Exercise requirements =>
1. According to the page on the album A Woman Lives for Love, in which studio was the album recorded?
2. In the page on the album A Woman Lives for Love, list every album title that appears in the Wanda Jackson chronology.
3. Continue the page on the album A Woman Lives for Love from its final sentence.

Excerpted text =>
◇ ◇ ◇ ◇ ◇
Studio album by Wanda Jackson
- Released: August 1970
- Recorded: December 1969 – February 1970
- Studio: Jack Clement Studio
- Genre: Country
- Label: Capitol
- Producer: George Richey

Wanda Jackson chronology
| Wanda Jackson Country! (1970) | A Woman Lives for Love (1970) | I've Gotta Sing (1971) |

Singles from A Woman Lives for Love
- "A Woman Lives for Love" Released: March 1970;

= A Woman Lives for Love (album) =

A Woman Lives for Love is a studio album by American recording artist Wanda Jackson. It was released in August 1970 via Capitol Records and contained ten tracks. It was the sixteenth studio album released in Jackson's career and the first to be solely-produced by George Richey. The album's title track, became a top 20 charting single on the American country chart prior to the album's original release. A Woman Lives for Love received a positive review from Billboard magazine in 1970.
◇ ◇ ◇ ◇ ◇
Extracted records =>
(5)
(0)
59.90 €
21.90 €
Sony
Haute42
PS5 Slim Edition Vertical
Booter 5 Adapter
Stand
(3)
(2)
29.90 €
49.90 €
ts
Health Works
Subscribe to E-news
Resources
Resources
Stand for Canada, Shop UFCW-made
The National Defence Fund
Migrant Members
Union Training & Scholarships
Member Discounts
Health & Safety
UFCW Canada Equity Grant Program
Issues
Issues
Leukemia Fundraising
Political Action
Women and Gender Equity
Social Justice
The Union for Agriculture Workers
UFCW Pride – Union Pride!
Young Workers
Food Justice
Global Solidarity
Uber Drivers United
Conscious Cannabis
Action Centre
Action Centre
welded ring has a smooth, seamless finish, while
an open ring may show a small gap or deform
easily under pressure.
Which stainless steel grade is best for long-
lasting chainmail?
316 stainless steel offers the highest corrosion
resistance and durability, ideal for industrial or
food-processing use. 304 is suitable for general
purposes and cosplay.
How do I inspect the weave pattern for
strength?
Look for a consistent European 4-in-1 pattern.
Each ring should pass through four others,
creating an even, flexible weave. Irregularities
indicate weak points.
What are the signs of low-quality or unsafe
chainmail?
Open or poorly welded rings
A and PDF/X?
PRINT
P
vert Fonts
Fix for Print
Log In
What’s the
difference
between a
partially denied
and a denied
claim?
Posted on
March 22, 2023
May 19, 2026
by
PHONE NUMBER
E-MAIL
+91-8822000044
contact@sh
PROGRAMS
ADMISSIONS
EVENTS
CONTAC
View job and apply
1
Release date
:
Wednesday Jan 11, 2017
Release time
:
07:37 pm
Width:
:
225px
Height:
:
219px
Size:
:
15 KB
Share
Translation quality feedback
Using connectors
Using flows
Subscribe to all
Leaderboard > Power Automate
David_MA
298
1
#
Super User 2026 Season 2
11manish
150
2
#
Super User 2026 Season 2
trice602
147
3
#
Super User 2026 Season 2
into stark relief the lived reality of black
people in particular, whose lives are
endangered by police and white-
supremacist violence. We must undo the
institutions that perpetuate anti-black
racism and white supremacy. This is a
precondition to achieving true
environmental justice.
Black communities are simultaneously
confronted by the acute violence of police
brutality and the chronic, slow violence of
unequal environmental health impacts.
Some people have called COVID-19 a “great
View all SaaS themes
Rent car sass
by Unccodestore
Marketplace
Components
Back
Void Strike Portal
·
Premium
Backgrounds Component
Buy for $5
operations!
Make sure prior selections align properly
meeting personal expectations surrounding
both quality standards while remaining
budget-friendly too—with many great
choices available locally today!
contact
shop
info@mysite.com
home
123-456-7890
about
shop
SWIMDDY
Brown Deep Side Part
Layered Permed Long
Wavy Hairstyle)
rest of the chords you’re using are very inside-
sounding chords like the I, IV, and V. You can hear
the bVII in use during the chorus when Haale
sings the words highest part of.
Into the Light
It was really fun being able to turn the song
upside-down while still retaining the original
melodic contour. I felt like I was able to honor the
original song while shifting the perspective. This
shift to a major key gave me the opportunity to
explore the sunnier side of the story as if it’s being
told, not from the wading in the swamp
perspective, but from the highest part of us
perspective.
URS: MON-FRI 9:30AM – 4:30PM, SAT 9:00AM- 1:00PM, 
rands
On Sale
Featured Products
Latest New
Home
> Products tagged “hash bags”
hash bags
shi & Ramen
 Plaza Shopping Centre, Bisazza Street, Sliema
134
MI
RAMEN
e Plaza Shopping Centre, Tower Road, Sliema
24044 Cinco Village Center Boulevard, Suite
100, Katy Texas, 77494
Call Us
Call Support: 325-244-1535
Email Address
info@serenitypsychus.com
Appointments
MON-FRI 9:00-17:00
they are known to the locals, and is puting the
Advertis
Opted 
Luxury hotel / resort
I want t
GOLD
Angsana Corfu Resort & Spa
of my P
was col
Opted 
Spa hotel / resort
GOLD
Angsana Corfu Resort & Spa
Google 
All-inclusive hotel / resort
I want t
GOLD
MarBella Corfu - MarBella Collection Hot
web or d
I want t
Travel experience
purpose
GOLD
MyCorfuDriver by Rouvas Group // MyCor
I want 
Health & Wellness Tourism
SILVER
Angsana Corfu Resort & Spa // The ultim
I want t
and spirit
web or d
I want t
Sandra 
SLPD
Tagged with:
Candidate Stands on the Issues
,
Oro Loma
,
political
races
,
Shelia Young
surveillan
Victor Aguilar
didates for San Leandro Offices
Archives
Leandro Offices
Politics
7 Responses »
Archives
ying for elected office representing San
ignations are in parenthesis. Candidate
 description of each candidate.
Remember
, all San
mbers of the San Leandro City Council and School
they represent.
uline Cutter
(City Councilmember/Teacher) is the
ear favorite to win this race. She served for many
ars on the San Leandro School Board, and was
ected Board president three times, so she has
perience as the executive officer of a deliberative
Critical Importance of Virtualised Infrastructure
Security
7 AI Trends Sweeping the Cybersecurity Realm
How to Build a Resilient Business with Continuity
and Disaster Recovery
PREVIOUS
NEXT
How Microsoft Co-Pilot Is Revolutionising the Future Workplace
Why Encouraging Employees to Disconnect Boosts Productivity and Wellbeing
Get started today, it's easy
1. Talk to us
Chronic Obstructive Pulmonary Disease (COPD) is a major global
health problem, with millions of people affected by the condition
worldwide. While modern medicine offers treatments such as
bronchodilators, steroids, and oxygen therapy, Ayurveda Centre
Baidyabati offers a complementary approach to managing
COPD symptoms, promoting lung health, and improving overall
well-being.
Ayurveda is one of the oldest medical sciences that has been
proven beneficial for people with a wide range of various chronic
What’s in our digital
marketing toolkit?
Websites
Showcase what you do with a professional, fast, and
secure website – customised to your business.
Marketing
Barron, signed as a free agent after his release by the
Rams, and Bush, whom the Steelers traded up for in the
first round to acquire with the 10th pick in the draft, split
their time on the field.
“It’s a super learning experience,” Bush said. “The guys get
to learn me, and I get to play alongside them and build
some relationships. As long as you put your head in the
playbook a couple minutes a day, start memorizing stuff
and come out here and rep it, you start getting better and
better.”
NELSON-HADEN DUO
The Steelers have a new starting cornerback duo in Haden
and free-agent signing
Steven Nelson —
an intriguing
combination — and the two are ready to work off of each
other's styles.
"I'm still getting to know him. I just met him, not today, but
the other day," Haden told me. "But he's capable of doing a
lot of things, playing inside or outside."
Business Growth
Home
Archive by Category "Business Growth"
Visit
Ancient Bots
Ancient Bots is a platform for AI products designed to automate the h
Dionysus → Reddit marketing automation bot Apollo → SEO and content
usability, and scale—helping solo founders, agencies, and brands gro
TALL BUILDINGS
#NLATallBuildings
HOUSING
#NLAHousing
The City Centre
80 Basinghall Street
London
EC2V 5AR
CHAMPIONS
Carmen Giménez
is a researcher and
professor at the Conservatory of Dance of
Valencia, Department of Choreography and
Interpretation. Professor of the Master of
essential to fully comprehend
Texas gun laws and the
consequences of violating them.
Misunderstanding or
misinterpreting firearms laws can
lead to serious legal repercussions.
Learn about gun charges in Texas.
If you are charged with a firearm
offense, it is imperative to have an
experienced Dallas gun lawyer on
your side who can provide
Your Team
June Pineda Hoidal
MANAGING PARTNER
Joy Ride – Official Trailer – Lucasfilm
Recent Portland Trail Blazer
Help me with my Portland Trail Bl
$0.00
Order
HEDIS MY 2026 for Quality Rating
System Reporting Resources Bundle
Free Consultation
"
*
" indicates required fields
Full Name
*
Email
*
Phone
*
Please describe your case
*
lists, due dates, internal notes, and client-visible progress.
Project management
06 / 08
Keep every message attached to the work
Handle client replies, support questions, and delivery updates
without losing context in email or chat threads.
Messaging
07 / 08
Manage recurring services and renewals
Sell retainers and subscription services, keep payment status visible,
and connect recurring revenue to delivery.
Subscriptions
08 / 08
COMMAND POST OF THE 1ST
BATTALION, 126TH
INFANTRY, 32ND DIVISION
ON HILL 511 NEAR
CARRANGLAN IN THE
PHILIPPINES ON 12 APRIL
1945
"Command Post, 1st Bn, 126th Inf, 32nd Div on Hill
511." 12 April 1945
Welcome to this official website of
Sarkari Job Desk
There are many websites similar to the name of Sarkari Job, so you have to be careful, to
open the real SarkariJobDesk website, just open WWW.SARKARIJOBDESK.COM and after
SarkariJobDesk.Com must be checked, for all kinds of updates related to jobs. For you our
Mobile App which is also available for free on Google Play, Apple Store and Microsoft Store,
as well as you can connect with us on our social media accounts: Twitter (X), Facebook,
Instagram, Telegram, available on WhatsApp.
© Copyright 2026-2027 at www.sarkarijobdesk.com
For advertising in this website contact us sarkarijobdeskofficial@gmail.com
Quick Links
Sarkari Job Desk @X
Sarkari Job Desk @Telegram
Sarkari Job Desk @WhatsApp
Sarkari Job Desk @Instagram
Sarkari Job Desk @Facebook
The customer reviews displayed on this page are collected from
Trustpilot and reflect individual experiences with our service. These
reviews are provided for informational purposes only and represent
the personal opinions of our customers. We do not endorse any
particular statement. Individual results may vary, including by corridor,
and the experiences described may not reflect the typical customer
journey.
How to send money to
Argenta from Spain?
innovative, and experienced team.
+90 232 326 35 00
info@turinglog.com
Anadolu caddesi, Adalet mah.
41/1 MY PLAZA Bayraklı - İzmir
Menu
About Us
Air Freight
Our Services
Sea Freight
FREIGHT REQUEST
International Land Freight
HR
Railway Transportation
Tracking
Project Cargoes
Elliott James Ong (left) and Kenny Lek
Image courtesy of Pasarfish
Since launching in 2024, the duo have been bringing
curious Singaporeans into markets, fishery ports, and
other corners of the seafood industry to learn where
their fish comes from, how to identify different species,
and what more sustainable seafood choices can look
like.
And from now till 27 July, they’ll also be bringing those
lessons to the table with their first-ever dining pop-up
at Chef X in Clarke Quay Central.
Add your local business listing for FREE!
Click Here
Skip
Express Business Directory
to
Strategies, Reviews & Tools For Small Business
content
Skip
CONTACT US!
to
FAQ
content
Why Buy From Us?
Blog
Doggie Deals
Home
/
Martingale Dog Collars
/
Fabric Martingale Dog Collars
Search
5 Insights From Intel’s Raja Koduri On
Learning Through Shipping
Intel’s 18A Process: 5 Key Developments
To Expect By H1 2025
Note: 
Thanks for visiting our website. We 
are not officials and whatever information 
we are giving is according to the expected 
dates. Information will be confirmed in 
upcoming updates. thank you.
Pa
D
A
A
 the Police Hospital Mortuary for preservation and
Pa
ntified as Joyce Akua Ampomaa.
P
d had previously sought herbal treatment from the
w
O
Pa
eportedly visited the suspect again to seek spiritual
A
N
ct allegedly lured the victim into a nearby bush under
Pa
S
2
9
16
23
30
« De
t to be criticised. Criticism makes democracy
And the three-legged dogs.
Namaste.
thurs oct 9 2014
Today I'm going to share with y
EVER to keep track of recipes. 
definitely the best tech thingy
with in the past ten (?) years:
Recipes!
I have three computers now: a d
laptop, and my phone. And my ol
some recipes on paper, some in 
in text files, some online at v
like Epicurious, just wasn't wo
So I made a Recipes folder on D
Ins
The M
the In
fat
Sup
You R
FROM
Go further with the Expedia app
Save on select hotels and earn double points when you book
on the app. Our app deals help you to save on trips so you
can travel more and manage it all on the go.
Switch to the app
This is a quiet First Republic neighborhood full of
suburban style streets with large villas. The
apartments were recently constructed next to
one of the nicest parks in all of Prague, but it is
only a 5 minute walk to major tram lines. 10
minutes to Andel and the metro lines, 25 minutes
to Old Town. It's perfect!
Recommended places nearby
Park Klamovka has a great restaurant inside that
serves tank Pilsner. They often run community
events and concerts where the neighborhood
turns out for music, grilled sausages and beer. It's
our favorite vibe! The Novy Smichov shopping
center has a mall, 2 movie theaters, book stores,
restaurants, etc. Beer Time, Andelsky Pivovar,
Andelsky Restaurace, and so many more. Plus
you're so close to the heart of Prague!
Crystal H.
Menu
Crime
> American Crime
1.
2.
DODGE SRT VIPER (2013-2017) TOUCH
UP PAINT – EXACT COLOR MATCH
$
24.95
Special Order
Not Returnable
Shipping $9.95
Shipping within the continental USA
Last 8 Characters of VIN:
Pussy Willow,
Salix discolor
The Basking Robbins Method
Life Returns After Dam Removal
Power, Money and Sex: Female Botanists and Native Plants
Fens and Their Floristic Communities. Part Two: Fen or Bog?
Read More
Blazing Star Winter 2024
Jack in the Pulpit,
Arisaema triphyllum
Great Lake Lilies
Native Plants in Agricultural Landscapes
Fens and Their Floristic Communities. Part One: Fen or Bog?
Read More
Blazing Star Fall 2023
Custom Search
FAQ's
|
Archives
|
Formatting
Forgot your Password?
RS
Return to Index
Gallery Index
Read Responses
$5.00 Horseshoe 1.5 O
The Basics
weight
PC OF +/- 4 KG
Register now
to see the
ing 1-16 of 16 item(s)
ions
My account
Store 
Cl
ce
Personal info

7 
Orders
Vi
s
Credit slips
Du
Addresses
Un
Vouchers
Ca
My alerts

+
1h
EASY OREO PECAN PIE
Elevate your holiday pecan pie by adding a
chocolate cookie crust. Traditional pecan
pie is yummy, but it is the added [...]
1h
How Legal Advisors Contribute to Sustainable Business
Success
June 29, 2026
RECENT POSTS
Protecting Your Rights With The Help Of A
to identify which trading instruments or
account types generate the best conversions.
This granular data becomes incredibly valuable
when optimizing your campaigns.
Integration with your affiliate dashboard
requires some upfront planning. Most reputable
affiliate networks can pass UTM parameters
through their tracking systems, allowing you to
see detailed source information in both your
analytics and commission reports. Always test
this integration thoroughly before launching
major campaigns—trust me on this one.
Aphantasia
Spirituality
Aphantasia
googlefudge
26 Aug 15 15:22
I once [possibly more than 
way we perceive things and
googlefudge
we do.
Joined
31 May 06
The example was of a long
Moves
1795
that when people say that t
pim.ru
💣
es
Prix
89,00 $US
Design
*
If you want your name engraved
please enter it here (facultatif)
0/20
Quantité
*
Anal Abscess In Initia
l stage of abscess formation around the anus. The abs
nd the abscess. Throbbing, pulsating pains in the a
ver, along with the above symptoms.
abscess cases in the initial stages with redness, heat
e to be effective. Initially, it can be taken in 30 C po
◇ ◇ ◇ ◇ ◇
Responses for each task =>
1. Jack Clement Studio

2.
Wanda Jackson Country! (1970)
A Woman Lives for Love (1970)
I've Gotta Sing (1971)

3.
==Background and recording==
In the 1950s, Wanda Jackson became known to Rockabilly audiences with recordings like "Fujiyama Mama" and the top 40 pop hit "Let's Have a Party". In 1961, she made the transition to country music and had two charting top ten hits. She became more popular with the country market throughout the decade with a series of albums and single releases. A Woman Lives for Love was one of Jackson's studio recordings made exclusively for this audience. It was recorded between December 1969 and February 1970 at the Jack Clement Studio in Nashville, Tennessee. The sessions were produced by George Richey. It was her first album to be entirely produced by him. In her autobiography, Jackson explained her dissatisfaction with Richey's production work on the album, commenting that his lack of feedback "just made me mad". Following the album's release, Jackson told Capitol Records that she did not want to continue working with Richey.

==Content==
A Woman Lives for Love was a concept album that centered around love songs. "Everyone loves 'til it hurts at least once in their lives, and this album is made for every one of these people," the liner notes explain. A total of ten tracks comprised the project. The title track was composed by George Richey, along with Glenn Sutton and Norro Wilson. Also included on the album was a cover of Tammy Wynette's "Stand by Your Man". Additional covers included Jerry Lee Lewis' "One Minute Past Eternity", Wynn Stewart's "It's Such a Pretty World Today", George Jones' "Walk Through This World with Me" and Sonny James' "You're the Only World I Know".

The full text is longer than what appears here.